- **Directions for this task**
In the Varnish issue thread, render this sentence in French: "It's still a bug, vmod shouldn't crash Varnish, I'm reopening it."

- **Selected passage**
'''

That's a bug for sure, but I'm guessing your VCL doesn't create any saintmode director, so it doesn't make sense to blacklist.

lifaguiar commented 7 years ago

Thank you @gquintard ! You were absolutely right! See this:

new image_7778 = directors.round_robin(); image_7778.add_backend(image_7778_camus_rbs_com_br_7778); (...)

new agencia_7778 = directors.hash(); agencia_7778.add_backend(agencia_7778_enzo_rbs_com_br_7778, 1); (...)

gquintard commented 7 years ago

Glad I could help :-)

It's still a bug, vmod shouldn't crash Varnish, I'm reopening it.

'''

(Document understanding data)
'''

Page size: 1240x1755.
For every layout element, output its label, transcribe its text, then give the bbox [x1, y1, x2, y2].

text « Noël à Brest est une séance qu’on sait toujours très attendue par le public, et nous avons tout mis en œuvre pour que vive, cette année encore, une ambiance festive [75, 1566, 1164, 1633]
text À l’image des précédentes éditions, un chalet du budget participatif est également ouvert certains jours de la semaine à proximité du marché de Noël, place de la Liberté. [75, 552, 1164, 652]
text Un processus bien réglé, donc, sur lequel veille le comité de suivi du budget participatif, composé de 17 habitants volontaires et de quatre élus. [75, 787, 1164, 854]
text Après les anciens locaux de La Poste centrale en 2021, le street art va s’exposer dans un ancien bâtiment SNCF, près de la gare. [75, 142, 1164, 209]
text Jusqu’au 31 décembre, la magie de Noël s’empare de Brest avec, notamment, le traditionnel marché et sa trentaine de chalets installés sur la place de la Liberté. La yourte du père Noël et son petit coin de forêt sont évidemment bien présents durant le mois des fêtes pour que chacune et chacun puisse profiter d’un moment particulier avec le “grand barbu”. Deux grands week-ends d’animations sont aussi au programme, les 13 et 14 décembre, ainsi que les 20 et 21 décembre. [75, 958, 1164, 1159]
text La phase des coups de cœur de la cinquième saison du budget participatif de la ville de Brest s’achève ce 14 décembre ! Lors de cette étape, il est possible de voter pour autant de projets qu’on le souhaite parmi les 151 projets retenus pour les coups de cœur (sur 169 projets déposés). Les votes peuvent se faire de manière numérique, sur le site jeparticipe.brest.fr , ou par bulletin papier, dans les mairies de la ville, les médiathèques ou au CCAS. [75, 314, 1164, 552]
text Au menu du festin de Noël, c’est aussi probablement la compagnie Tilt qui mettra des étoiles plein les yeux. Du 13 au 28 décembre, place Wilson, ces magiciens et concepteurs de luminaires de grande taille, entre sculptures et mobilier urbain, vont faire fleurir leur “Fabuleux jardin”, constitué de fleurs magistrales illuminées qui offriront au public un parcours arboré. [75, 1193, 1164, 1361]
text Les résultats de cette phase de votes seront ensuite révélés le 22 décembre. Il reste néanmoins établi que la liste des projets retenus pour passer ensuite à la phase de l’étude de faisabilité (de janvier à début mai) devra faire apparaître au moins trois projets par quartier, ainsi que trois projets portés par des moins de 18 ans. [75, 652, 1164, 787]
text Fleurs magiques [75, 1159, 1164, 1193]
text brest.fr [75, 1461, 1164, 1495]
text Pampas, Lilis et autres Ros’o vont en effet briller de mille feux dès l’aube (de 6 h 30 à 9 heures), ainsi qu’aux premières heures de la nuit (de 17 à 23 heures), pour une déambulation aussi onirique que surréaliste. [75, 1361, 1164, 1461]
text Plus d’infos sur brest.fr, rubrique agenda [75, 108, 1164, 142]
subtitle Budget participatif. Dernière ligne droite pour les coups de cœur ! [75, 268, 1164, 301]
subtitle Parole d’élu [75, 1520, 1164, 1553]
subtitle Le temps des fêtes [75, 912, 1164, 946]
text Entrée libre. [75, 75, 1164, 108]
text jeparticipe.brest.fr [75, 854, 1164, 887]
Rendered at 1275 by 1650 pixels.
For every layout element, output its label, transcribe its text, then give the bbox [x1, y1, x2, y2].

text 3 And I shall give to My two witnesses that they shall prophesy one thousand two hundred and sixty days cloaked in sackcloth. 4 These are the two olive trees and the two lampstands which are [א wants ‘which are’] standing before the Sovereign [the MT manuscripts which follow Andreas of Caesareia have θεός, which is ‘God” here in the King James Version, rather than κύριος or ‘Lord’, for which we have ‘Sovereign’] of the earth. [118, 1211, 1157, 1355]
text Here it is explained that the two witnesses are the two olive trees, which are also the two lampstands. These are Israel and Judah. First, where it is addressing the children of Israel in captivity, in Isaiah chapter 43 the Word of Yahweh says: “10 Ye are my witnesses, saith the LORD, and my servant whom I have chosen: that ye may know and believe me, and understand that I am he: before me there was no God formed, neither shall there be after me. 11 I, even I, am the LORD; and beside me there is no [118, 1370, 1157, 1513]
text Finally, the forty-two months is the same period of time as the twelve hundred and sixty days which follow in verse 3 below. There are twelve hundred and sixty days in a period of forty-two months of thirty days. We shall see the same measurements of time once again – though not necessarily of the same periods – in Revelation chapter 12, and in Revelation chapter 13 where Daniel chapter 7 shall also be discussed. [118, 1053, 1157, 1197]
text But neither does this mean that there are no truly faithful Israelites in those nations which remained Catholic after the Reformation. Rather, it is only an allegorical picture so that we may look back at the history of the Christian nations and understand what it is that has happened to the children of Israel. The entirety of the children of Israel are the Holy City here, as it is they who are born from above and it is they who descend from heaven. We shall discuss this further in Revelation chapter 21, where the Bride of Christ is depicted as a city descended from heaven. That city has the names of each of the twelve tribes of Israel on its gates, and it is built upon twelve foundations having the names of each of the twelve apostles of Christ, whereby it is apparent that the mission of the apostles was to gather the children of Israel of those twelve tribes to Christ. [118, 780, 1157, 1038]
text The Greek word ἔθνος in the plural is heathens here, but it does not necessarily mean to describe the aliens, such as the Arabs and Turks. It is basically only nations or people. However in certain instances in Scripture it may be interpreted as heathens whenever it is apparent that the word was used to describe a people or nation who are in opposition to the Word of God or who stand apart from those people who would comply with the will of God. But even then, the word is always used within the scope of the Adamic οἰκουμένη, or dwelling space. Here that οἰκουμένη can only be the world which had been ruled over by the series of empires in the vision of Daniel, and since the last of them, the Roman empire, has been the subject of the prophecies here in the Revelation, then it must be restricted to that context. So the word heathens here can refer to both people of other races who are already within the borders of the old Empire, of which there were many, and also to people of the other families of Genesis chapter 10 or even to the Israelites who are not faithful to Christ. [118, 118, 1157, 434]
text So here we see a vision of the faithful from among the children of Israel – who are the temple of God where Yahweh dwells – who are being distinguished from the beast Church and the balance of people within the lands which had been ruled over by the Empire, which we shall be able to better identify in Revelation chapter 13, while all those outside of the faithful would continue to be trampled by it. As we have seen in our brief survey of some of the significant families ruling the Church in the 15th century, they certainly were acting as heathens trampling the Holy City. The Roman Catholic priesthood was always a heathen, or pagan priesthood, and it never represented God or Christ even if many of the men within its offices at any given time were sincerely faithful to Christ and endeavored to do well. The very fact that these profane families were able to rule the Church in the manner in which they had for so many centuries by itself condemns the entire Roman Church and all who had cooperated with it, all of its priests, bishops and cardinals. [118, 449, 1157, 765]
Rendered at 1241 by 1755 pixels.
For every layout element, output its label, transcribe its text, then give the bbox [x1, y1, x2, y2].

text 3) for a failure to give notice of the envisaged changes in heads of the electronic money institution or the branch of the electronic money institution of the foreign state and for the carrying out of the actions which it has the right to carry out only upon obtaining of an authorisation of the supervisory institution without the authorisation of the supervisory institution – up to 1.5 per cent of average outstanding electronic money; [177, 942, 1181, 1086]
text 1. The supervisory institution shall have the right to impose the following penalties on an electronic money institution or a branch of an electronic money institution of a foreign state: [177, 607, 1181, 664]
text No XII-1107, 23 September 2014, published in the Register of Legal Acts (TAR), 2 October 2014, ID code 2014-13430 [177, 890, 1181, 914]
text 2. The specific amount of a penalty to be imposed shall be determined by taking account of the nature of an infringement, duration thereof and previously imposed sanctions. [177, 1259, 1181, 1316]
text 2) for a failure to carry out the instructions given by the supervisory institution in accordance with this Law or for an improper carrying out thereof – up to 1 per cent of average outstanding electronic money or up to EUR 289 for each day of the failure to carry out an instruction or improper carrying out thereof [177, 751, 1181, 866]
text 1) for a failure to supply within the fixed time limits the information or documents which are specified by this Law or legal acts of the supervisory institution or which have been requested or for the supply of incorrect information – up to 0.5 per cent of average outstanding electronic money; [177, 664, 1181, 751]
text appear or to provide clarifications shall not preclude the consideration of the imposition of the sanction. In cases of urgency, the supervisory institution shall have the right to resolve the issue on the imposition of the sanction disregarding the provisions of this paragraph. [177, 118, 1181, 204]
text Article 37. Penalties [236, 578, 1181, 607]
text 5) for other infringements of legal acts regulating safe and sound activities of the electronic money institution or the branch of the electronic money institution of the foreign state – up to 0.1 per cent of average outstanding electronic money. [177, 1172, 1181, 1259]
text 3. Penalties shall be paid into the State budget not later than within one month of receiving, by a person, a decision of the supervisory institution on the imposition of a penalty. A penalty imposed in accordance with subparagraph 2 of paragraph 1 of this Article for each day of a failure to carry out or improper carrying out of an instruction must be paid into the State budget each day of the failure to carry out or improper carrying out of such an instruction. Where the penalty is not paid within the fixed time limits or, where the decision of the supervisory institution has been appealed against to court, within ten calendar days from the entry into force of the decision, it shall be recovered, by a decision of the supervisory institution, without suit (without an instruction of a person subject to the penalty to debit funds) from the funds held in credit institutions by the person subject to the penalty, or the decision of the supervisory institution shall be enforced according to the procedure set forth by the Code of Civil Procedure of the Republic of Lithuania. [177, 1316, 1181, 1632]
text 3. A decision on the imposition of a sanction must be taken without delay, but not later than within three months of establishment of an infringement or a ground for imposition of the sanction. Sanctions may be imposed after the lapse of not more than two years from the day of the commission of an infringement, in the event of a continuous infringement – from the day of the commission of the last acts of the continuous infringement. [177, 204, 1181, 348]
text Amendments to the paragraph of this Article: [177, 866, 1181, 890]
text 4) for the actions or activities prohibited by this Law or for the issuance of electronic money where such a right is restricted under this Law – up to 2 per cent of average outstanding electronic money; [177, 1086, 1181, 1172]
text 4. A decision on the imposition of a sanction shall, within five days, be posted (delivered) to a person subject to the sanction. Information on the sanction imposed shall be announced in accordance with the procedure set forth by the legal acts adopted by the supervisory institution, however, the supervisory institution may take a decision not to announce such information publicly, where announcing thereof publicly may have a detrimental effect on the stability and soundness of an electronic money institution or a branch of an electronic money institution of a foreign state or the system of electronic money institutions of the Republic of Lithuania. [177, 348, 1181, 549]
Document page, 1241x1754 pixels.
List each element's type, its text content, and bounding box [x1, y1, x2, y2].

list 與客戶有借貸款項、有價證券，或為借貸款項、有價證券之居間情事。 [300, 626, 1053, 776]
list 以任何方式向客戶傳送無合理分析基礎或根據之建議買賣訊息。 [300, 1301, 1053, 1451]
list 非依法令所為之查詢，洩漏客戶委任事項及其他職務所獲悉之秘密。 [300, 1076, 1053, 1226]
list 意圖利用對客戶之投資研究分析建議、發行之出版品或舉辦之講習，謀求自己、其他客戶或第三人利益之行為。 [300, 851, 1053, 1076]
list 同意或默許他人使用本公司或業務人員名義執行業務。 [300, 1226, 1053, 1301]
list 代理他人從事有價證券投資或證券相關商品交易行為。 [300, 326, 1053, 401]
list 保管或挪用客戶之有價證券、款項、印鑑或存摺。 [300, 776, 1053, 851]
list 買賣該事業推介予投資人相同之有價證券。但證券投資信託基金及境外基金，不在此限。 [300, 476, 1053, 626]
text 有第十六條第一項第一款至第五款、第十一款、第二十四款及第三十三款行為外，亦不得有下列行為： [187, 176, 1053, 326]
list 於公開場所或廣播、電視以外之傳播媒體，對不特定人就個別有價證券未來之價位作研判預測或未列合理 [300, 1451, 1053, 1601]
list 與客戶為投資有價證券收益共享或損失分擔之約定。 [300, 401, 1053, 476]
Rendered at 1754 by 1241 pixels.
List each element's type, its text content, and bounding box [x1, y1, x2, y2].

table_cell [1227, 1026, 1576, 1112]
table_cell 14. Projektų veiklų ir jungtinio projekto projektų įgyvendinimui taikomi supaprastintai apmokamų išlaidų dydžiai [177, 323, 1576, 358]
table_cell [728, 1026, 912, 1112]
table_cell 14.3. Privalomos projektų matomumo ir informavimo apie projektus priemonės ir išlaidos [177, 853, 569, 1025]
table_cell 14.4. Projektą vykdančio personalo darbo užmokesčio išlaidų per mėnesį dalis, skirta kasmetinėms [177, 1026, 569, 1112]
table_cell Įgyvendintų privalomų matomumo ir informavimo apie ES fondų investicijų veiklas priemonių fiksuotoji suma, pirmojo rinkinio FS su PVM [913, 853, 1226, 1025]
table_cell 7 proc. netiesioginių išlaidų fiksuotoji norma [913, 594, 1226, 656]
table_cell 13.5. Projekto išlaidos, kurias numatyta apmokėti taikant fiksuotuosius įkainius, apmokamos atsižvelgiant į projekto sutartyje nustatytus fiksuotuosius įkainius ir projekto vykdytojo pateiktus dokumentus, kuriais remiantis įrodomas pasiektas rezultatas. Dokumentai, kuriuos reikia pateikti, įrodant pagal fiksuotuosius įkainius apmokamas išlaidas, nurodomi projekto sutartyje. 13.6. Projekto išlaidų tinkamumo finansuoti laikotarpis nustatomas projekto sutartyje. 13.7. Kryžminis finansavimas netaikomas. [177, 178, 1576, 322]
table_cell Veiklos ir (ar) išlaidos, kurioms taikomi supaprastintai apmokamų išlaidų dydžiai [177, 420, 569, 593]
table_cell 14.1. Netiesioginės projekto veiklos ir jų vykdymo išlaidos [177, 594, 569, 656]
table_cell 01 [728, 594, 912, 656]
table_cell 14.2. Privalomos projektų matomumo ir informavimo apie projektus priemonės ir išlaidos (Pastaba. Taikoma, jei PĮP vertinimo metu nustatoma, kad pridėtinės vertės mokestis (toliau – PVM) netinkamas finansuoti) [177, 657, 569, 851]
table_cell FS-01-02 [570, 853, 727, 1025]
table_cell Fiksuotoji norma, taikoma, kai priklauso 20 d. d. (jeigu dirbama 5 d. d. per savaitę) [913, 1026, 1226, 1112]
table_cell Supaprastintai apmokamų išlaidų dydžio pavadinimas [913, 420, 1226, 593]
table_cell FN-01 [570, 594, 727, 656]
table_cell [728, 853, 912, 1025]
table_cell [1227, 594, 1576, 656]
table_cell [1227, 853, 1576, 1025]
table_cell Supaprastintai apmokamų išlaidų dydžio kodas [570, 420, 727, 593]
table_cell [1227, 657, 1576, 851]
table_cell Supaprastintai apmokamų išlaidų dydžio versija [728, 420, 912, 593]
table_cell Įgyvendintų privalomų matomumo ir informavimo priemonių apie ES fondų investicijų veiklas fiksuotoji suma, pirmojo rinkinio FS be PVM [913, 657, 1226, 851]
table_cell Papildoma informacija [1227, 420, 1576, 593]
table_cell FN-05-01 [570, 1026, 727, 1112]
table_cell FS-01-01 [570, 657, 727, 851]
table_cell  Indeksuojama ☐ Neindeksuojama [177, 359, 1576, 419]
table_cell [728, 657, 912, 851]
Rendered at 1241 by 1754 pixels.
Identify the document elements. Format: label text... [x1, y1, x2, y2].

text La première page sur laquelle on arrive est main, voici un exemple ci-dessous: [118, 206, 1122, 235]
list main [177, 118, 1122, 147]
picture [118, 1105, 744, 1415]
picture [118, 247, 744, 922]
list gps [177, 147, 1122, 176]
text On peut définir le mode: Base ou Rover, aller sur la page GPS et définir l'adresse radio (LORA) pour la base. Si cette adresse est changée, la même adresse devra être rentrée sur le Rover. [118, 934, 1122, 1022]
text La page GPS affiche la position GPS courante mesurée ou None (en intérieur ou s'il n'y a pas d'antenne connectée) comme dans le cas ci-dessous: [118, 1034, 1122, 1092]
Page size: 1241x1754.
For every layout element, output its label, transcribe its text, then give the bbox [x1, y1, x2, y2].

'''

- **Result for this exercise**
C'est quand même un bug, le vmod ne devrait pas faire planter Varnish, je le rouvre.